As fans know, it was Walt Disney’s vision that the Walt Disney World Resort “keep moving forward, opening new doors and doing new things.” Over the near 30 years that the resort has been open to the public, there have been many expansions and changes.

When was the last time you visited Disney Springs? Whether your most recent visit was three years or three weeks ago, Walt Disney World’s re-imagined waterfront district is continuously evolving with new and creative entertainment experiences for guests.

Similar to other theme park locations in Walt Disney World, Disney Springs has an extensive history. Let’s start at the beginning!

The Beginning

On March 22, 1975, Walt Disney World officially opened the Lake Buena Vista Shopping Village. Envisioned as an outdoor shopping mall, the Village featured a diverse collection of shops, such as The Gourmet Pantry and the It’s a Small World After All store.

Over its 40-plus-year history, the district has been renamed several times with the first change in 1977 to Walt Disney World Village. When Michael Eisner came on board as CEO, Walt Disney World started a plan to infuse the company with a new brand of creativity. At a brainstorming session in the 1980s, Disney top brass discussed existing conditions and future opportunities. Among the numerous outcomes of that meeting was a plan to expand Walt Disney World Village.

In 1989, a re-invented Disney Village Marketplace opened, featuring a gated attraction called Pleasure Island. The idea was to offer Guests options that could compete with entertainment found off Disney property. Pleasure Island showcased several nightclubs based on an Imagineered storyline—a fictitious owner, Merriweather Adam Pleasure.
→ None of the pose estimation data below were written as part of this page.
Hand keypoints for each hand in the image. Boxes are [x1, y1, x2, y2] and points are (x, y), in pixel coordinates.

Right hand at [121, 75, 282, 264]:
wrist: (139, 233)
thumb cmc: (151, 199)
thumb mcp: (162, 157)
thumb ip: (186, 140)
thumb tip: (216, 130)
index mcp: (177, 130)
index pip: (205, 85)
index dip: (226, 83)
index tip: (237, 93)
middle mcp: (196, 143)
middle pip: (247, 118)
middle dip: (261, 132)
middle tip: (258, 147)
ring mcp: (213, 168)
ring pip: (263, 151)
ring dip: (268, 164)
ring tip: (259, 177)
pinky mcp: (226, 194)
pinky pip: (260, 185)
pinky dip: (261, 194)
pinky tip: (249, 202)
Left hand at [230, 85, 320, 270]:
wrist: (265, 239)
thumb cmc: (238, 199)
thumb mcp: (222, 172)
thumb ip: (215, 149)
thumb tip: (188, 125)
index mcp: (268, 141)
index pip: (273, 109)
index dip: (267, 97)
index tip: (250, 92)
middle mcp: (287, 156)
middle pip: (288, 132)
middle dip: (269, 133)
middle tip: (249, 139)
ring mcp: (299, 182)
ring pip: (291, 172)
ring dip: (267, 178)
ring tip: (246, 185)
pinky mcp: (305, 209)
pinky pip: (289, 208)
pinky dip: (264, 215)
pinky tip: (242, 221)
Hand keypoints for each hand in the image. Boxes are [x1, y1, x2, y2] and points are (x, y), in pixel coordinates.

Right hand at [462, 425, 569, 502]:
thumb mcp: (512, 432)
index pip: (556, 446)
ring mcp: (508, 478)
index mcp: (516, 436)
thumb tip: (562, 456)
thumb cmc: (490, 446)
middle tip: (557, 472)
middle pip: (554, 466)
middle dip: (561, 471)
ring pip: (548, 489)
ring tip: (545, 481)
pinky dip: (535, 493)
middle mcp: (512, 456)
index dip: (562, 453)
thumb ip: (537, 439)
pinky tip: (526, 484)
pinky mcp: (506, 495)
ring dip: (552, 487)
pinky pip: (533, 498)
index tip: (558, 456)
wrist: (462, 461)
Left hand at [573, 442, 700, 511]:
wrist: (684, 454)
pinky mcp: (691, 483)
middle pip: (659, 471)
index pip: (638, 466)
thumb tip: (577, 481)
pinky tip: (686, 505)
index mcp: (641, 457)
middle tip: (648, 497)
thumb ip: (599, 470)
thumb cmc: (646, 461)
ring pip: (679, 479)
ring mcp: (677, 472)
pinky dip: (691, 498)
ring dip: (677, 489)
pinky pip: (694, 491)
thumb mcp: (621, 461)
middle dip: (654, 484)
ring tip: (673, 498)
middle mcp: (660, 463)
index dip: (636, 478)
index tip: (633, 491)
The 1990 boom years offered Walt Disney World the potential for further expansion at the district. A 66-acre shopping, entertainment, and restaurant district named Downtown Disney West Side joined Disney Village Marketplace and Pleasure Island under the umbrella title, Downtown Disney. The expansion included the World of Disney store, DisneyQuest, the Virgin Megastore, and Cirque du Soleil.

The Present

In 2013, Walt Disney World announced a bold re-imagineering plan for Downtown Disney and a new name. Disney Springs is composed of four districts—the Marketplace, the Landing, Town Center, and West Side.
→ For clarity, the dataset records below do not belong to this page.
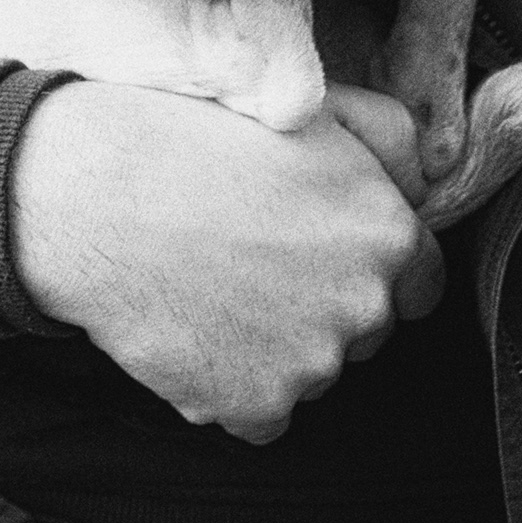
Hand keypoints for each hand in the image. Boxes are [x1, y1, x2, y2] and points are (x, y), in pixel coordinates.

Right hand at [9, 79, 439, 443]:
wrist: (98, 196)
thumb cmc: (197, 138)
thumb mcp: (314, 108)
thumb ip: (389, 143)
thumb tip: (423, 184)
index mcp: (387, 233)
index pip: (420, 281)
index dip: (371, 267)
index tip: (324, 256)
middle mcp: (364, 305)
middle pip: (363, 330)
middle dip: (323, 306)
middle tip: (254, 263)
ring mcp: (312, 364)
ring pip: (311, 372)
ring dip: (274, 348)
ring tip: (212, 289)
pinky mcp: (255, 405)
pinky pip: (261, 414)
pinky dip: (231, 388)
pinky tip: (195, 333)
With the creation of Disney Springs, Imagineers referred to the elements of placemaking, creating a unique backstory of a vintage yet evolving Florida community. The area features upscale restaurants and retailers, live music, food trucks, and two high-tech parking garages—a total of 120 acres and more than 150 venues.

If munching on Tempura Shrimp at Morimoto or trying out the cupcake ATM at Sprinkles is not your thing, you can still head to the Marketplace. Your old friends, the Earl of Sandwich, the Days of Christmas, and Ghirardelli Soda Fountain & Chocolate Shop, to name a few, are still there!

If you think the transformation of Disney Springs is nearing completion, guess again! A quick-service restaurant by celebrity chef, Guy Fieri, Chicken Guy, has just opened next door to Planet Hollywood. In the coming months, an expanded Wolfgang Puck Bar & Grill will open in Town Center. On the waterfront, Jaleo will feature Spanish cuisine by Chef José Andrés. And last but not least, the NBA Experience will include a restaurant and a retail store in immersive, high-tech fashion.

The Future

Throughout Walt Disney World, Imagineers have carefully woven stories into every facet of the Resort. At Disney Springs, the element of storytelling has set the stage for Guests to experience traditional leisure activities (shopping, dining, entertainment) in a unique setting on Walt Disney World property.

It is highly unlikely we will see a significant update at Disney Springs within the next 10 years. But, we might see changes in retailers, dining options, entertainment, and the addition of other experiences. When thinking about the future of Disney Springs, I researched two things—the changes expected in the theme park and shopping mall industries. Many unpredictable factors, such as a shift in the economy, could affect any ideas I suggest but in a perfect world here are some “pie in the sky” possibilities.

What about a mega Disney cosplay store where you could purchase costumes for children AND adults? The emerging interest in cosplay and associated Star Wars, Marvel, and Disney events has created a need for places to shop. Costumes are available throughout Walt Disney World, but wouldn’t it be great to have a centralized location for all your costume needs?

The recent updates to Disney Springs included an emphasis on world-class restaurants and renowned chefs, such as Morimoto, Guy Fieri, and José Andrés. These additions are in line with theme park industry predictions that food is and will be an integral part of the experience and not just a stop on the way. At Walt Disney World, we may see further unique dining experiences, healthier dining options, craft beers, and wines. Might we see a food festival at Disney Springs? Or a craft beer event? Or a wine event? What about a food festival just for kids?

Many innovative malls are now offering value-added services and experiences for Guests. You can visit the library, spa, or fitness center and stop by the GAP on your way home. What about the addition of a Disney-themed museum at Disney Springs? There could be a permanent exhibit focused on Disney history and a rotating display, such as the Magic of Pixar exhibit currently on display at the Museum of Science and Industry in Chicago.

In the 1980s, a state of the art industrial and commercial park was on the list of ideas for the Walt Disney World property. The concept was in support of Disney’s EPCOT and known as “the technology center of the future.” This idea never came to fruition. But with Disney Spring’s open-air concept and town center atmosphere, it creates a unique residential opportunity. Golden Oaks is Disney’s new community of luxury homes, but what about something for the rest of us? What about mid-priced housing located on or near Disney Springs?  What about senior housing?


The possibilities are endless, and now it’s your turn. What ideas do you have for the future of Disney Springs?